Trecho do documento:
══════════════════════════════

STJ recusa habeas corpus de Pedro Turra; ex-piloto foi transferido para pavilhão de Segurança Máxima
Supremo Tribunal de Justiça nem mesmo analisou pedido, por considerar que caso já estava resolvido; Turra segue preso no Complexo da Papuda desde o dia 02
Pedro Turra
O Superior Tribunal de Justiça (STJ) rejeitou, mais uma vez, na última sexta-feira (13), o habeas corpus pedido pela defesa de Pedro Arthur Turra Basso, ex-piloto da Fórmula Delta que agrediu o adolescente Rodrigo no fim de janeiro. A vítima morreu no dia 07 de fevereiro e Turra está preso no Complexo da Papuda desde o dia dois deste mês.
Esse não é o primeiro pedido de habeas corpus impetrado pela defesa de Turra. A Justiça do Distrito Federal já havia negado outro pedido de soltura no dia 12, decisão que foi seguida pelo STJ. O ministro Messod Azulay Neto explicou que "não vai analisar o pedido de habeas corpus, porque o caso já foi julgado e decidido definitivamente pelo Tribunal de Justiça", segundo o portal G1.
Além disso, segundo o portal Metrópoles, Turra foi transferido para o Pavilhão de Segurança Máxima do Complexo Penitenciário da Papuda no início desta semana. De acordo com o jornal, "a movimentação consta em um documento da Gerência de Vigilância do Centro de Detenção Provisória (CDP)". Na decisão de prisão preventiva, o desembargador Diaulas Ribeiro já havia autorizado que ele ficasse em cela individual, reforçando ainda que "o paciente não tem direito à prisão especial. E não é isso o que lhe asseguro. O seu direito, sob encarceramento, é o de ter incólume sua integridade física".
O caso
Tudo começou no fim de uma festa em Vicente Pires (DF). Rodrigo estava sozinho na saída do evento quando, segundo relatos do advogado e do tio da vítima, Turra chegou de carro, sentado no banco de trás, com um grupo de colegas. O motorista, um amigo de Pedro, chamou Rodrigo, com quem discutiu brevemente. A partir daí, começaram as agressões. Essa sequência de fatos foi confirmada pela promotoria.
Pedro foi preso em flagrante na madrugada do dia 23, mas foi solto sob fiança de R$ 24,3 mil. Em 26 de janeiro, a Fórmula Delta desligou Turra oficialmente de seu quadro de pilotos. No dia 30 de janeiro, ele foi preso oficialmente pela Polícia Civil do Distrito Federal e transferido para a Papuda no dia 2 de fevereiro.

══════════════════════════════

Dados fornecidos:
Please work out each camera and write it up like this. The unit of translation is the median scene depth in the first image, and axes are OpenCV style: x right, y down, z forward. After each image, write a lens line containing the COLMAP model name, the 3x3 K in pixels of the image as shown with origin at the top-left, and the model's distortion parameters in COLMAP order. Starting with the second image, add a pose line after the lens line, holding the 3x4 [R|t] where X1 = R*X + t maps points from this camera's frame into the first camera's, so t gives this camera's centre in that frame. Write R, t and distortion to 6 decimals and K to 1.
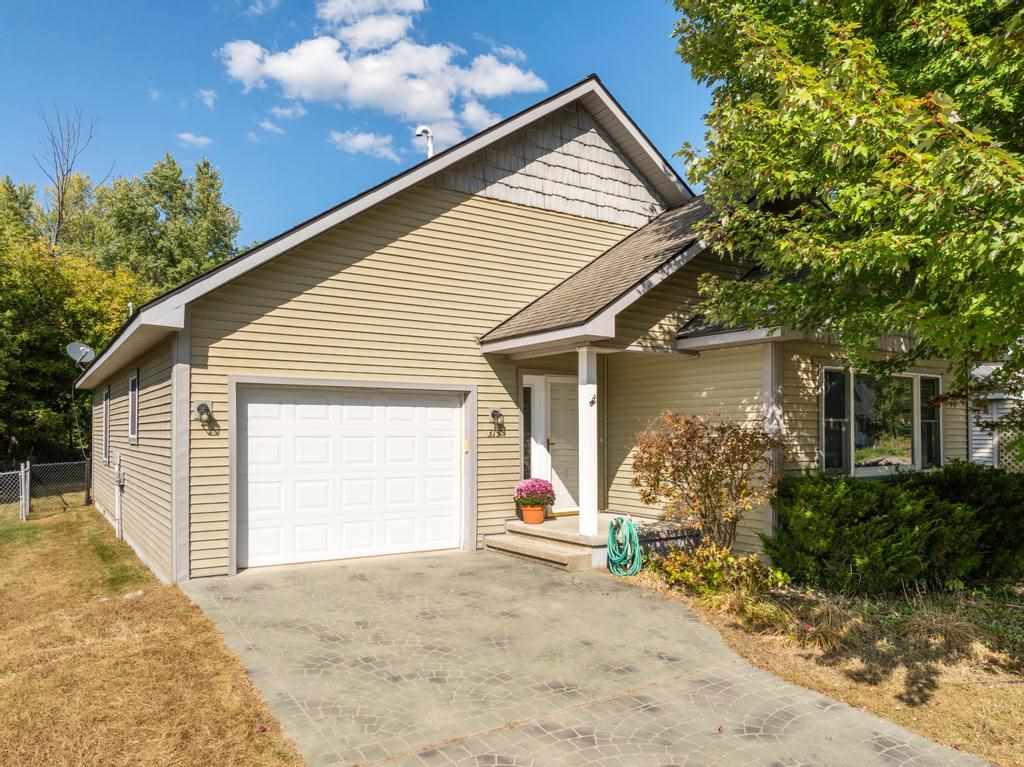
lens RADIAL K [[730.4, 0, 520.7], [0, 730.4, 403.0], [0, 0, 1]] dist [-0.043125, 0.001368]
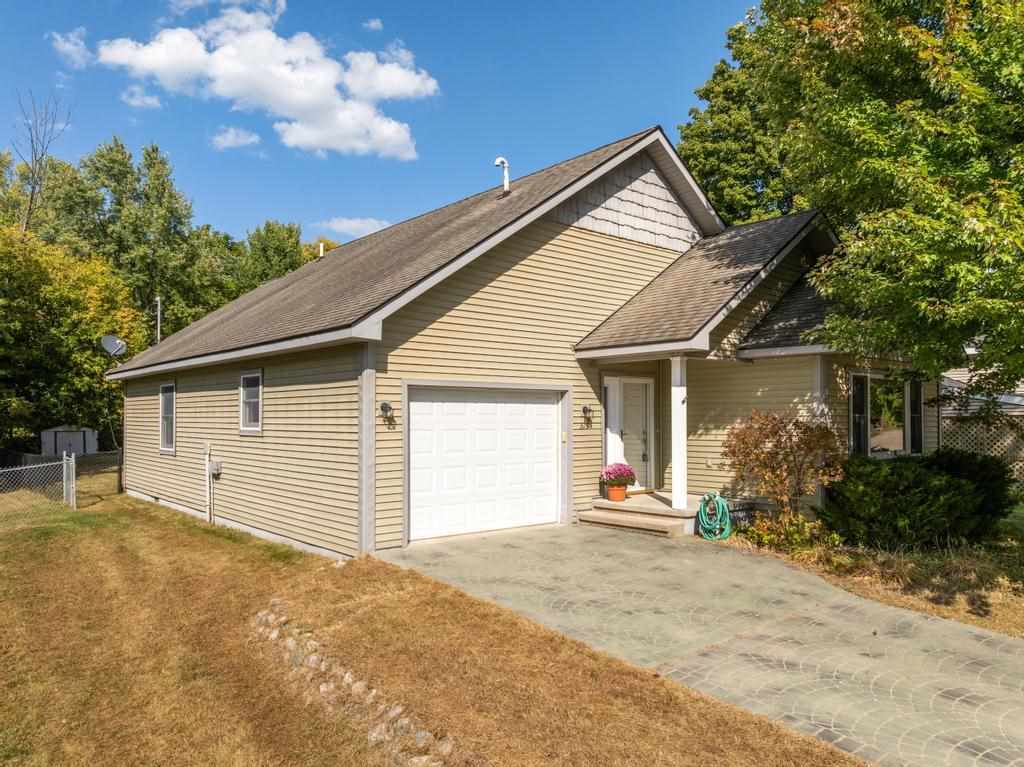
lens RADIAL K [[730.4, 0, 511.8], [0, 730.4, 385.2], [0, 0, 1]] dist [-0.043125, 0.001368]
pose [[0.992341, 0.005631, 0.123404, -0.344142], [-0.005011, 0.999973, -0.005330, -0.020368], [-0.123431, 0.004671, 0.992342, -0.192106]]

══════════════════════════════

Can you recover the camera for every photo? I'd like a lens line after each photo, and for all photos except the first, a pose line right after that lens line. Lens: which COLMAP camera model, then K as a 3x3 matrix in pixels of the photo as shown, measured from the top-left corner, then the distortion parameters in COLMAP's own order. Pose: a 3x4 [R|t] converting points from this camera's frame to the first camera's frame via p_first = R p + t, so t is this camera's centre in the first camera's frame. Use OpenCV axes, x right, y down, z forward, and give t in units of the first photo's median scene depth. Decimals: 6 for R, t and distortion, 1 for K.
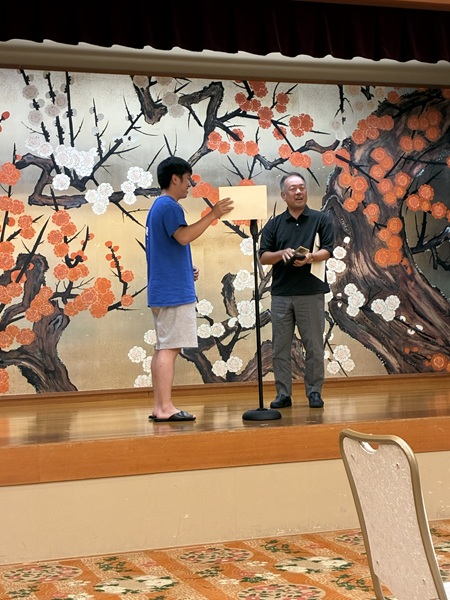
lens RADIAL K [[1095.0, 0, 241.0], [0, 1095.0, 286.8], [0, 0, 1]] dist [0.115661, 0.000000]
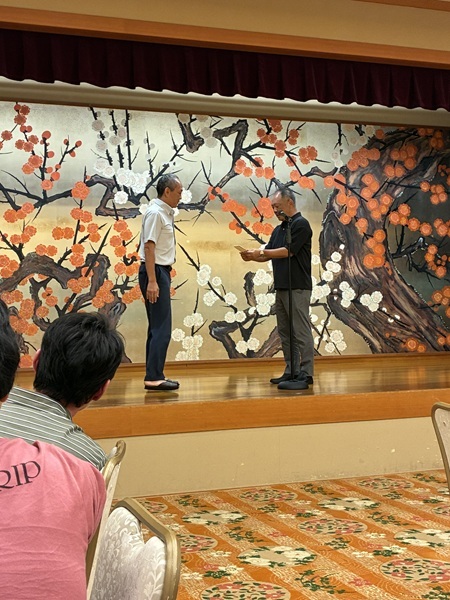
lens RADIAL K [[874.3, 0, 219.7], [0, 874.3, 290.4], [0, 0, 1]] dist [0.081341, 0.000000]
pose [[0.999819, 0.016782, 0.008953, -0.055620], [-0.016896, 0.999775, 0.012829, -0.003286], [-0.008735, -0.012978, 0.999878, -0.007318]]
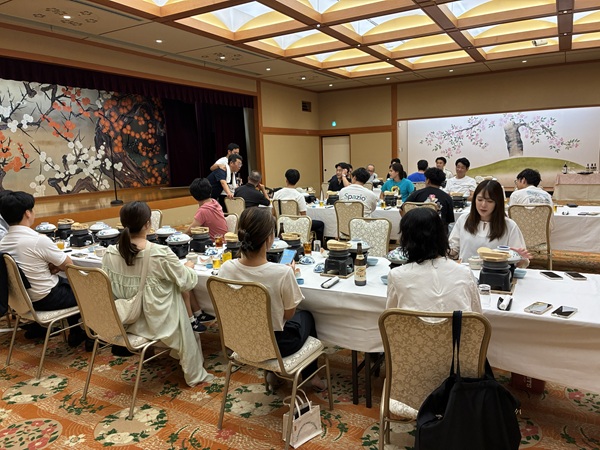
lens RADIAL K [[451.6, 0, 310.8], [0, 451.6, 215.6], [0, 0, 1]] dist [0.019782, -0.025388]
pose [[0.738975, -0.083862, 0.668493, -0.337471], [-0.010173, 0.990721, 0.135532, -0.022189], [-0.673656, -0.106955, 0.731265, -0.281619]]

══════════════════════════════

Ações a realizar:
- a) Quais pessoas são mencionadas pelo nome na reportagem sobre Pedro Turra?
- b) Escreva a continuação da reportagem sobre Pedro Turra, começando após a sua última frase.
Os itens não têm nenhum papel aqui.

Respostas dadas:
- a) Pedro Arthur Turra Basso (Pedro Turra), Rodrigo, Messod Azulay Neto, Diaulas Ribeiro

- b)
Além do episódio envolvendo Rodrigo, Pedro Turra está sendo investigado por outras três ocorrências: uma briga em uma praça de Águas Claras, que aconteceu em junho de 2025, a denúncia de uma jovem que diz ter sido forçada pelo empresário a ingerir bebida alcoólica quando ela ainda era menor de idade, também em junho, e um caso de agressão em briga de trânsito contra um homem de 49 anos, ocorrido em julho do ano passado.
Turra segue preso no Complexo Penitenciário da Papuda. O ex-piloto da Fórmula Delta apresentou um pedido de habeas corpus na quarta-feira (4), mas o STJ (Superior Tribunal de Justiça) negou.
Rodrigo teve morte encefálica em 07 de fevereiro, 16 dias após a agressão. A defesa do adolescente alega que os socos dados por Turra foram a causa da morte. "Ressaltamos que todos os traumas e cirurgias foram realizados no lado esquerdo do crânio de Rodrigo, local do soco, enquanto o soco desferido pelo agressor apresentou impacto de altíssima intensidade, com força considerada descomunal", publicou o advogado da família, Albert Halex.
Em nota, a defesa do agressor afirmou que "a família de Pedro Turra, com profundo respeito e sincera solidariedade, lamenta o falecimento de Rodrigo".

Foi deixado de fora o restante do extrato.